In the freezers, the lights automatically come on when a mobile aisle is opened. Automatic light switching in local freezer stores has become more common although there are still some where the lights stay on, “twenty four seven.” The total energy cost consists of the lights themselves and of removing the resultant heat via the refrigeration system. If a light fitting is rated at 400 watts then an additional 200watts will be required to remove the heat. One local freezer store with mobiles has 110 x 400 watt fittings burning continuously. These consume in total around 578,160 KWhrs per annum. By changing to energy efficient 250watt bulbs which only come on as required, the total energy cost can be reduced to 52,560 KWhrs, a reduction of 90%.
Freezer stores in the UK latched on to this sort of saving pretty quickly after energy prices increased by up to 300% between 2003 and 2005.
Here, we are still waking up to potential savings, although SARDA (Southern African Refrigerated Distribution Association) has established an energy bench-marking committee specifically for freezer stores. Initial comparisons have already shown that substantial savings can be made. When compared with UK stores like Reed Boardall, “efficient” South African freezers are still using almost double the KWhrs per cubic metre per year. There is also a temptation to concentrate only on technical innovations that we can personally control. To improve the situation in South Africa, we must get every employee to understand and work towards the same objectives. I was sitting in a technical manager’s Joburg office where he explained what he was doing to save energy. On a camera monitor in his office, pallets were shown sitting in the freezer store’s ambient airlock. As they were still there at the end of our meeting I pointed this out as something that needed attention in order to save energy. “Yes, I know about that”, he said. “However I have no control over the operations staff.”
Compared with the likes of Grocontinental, South African freezer stores do not make anything like the same effort to train their staff. I suspect the reason for this lies in a belief that freezer store staff cannot be trained and they will not be in the job for long anyway. Paul told me that the productivity of each driver is monitored via the Warehouse Management System. We could do the same here but generally choose not to. Monitoring housekeeping standards inside our freezer stores does not have the same priority as at Grocontinental, although I was in a Johannesburg operation recently where one could literally “eat off the floor”. Generally we don’t encourage our supervisors to spend time inside the freezer rooms managing the drivers.
Policing is a critical part of management.

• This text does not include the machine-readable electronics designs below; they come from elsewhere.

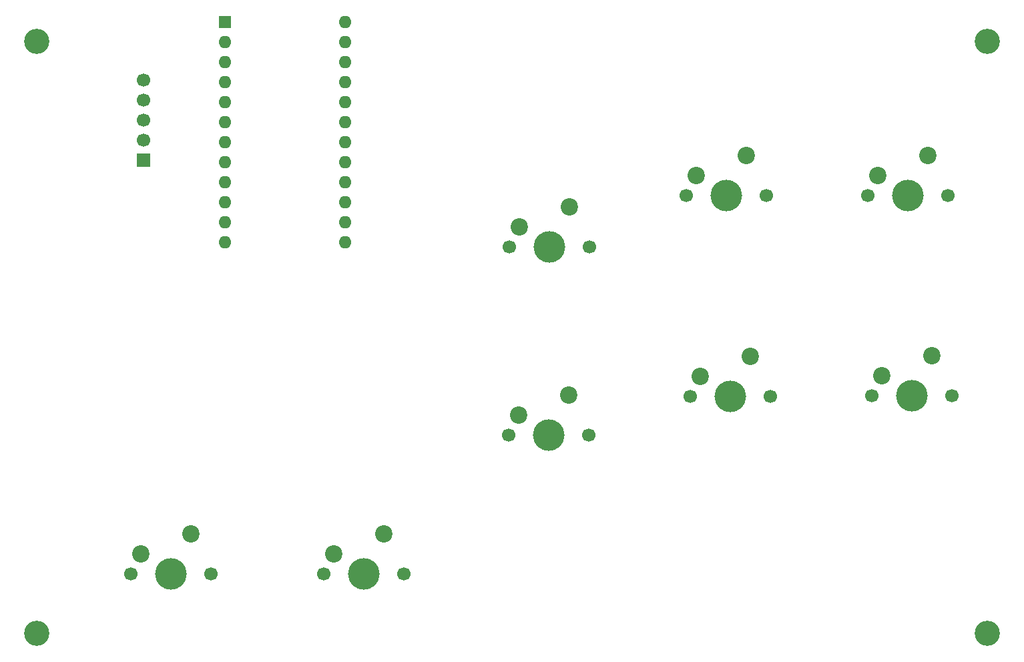
<source format=gbr>
%TF.GenerationSoftware,KiCad,Pcbnew,9.0.5*%
%TF.CreationDate,2025-10-09T15:15:47-05:00*%
%TF.ProjectId,arcade-controller,61726361-6465-42d6-936f-6e74726f6c6c,rev?*%
%TF.SameCoordinates,Original*%
%TF.FileFunction,Soldermask,Top*%
%TF.FilePolarity,Negative*%
%FSLAX46Y46*%
G04 Gerber Fmt 4.6, Leading zero omitted, Abs format (unit mm)*
G04 Created by KiCad (PCBNEW 9.0.5) date 2025-10-09 15:15:47*
%MOMM*%
%LPD*%
G01*
G04 APERTURE LIST*
%ADD10C,2.200000*%
%ADD11C,1.700000*%
%ADD12C,4.000000*%
%ADD13R,1.600000X1.600000*%
%ADD14O,1.600000X1.600000*%
%ADD15R,1.700000X1.700000*%
%ADD16C,3.200000*%
G04 APERTURE END LIST*
D10*
%TO.C,SW1*%
X205650000Y-60540000D03*
X212000000Y-58000000D03*
D11*
X214540000Y-63080000D03*
D12*
X209460000Y-63080000D03*
D11*
X204380000Y-63080000D03*
%TD*%
D10*
%TO.C,SW2*%
X182650000Y-60540000D03*
X189000000Y-58000000D03*
D11*
X191540000Y-63080000D03*
D12*
X186460000Y-63080000D03*
D11*
X181380000Y-63080000D03*
%TD*%
D10*
%TO.C,SW3*%
X160150000Y-67040000D03*
X166500000Y-64500000D03*
D11*
X169040000Y-69580000D03*
D12*
X163960000Y-69580000D03*
D11*
X158880000Y-69580000D03*
%TD*%
D10*
%TO.C,SW4*%
X206110000Y-85960000D03*
X212460000Y-83420000D03*
D11*
X215000000Y-88500000D03*
D12*
X209920000Y-88500000D03*
D11*
X204840000Y-88500000D03*
%TD*%
D10*
%TO.C,SW5*%
X183150000Y-86040000D03*
X189500000Y-83500000D03*
D11*
X192040000Y-88580000D03*
D12*
X186960000Y-88580000D03*
D11*
X181880000Y-88580000D03*
%TD*%
D10*
%TO.C,SW6*%
X160110000Y-90960000D03*
X166460000Y-88420000D03*
D11*
X169000000Y-93500000D03*
D12*
X163920000Y-93500000D03*
D11*
X158840000Y-93500000D03*
%TD*%
D10*
%TO.C,SW7*%
X112150000Y-108540000D03*
X118500000Y-106000000D03*
D11*
X121040000Y-111080000D03*
D12*
X115960000Y-111080000D03*
D11*
X110880000Y-111080000D03*
%TD*%
D10*
%TO.C,SW8*%
X136650000Y-108540000D03*
X143000000Y-106000000D03*
D11*
X145540000Y-111080000D03*
D12*
X140460000Y-111080000D03*
D11*
X135380000Y-111080000D03*
%TD*%
D13*
%TO.C,U1*%
X122880000Y-41070000D03*
D14*
X122880000Y-43610000D03*
X122880000Y-46150000D03*
X122880000Y-48690000D03*
X122880000Y-51230000D03*
X122880000Y-53770000D03*
X122880000Y-56310000D03*
X122880000Y-58850000D03*
X122880000Y-61390000D03*
X122880000Y-63930000D03*
X122880000Y-66470000D03*
X122880000Y-69010000D03*
X138120000Y-69010000D03*
X138120000Y-66470000D03*
X138120000Y-63930000D03*
X138120000Y-61390000D03*
X138120000Y-58850000D03*
X138120000Y-56310000D03*
X138120000Y-53770000D03*
X138120000Y-51230000D03*
X138120000Y-48690000D03*
X138120000Y-46150000D03*
X138120000Y-43610000D03*
X138120000Y-41070000D03*
%TD*%
D15*
%TO.C,J1*%
X112500000Y-58580000D03*
D11*
X112500000Y-56040000D03*
X112500000Y-53500000D03*
X112500000Y-50960000D03*
X112500000Y-48420000D03*
%TD*%
D16*
%TO.C,H4*%
X219500000Y-43500000D03*
%TD*%
%TO.C,H3*%
X99000000Y-43500000D03*
%TD*%
%TO.C,H2*%
X99000000Y-118650000D03*
%TD*%
%TO.C,H1*%
X219500000Y-118650000D03*
%TD*%
M02*

</source>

If we don’t enforce driving standards and properly investigate accidents where damage has occurred, then the drivers will do what they like inside the freezer and the results will not be pretty. If we could only treat our freezer employees like Grocontinental treats theirs, then slowly the levels of rack and product damage would decrease and drivers would start to take pride in what they do. In a freezer where the reach trucks do not have heated cabs, the effects of cold on the human body must be understood. I am amazed at how little interest there is in this subject in South Africa, given the research which shows African people to be particularly poor at coping with extreme cold. Good protective clothing would certainly raise productivity and reduce damage.
I watched a reach truck driver expertly placing a pallet in the mobiles at Grocontinental. He then adjusted another pallet in the same rack that for some reason was sticking out further than it should. This is exactly the sort of behavior that we should be encouraging in South African freezer stores.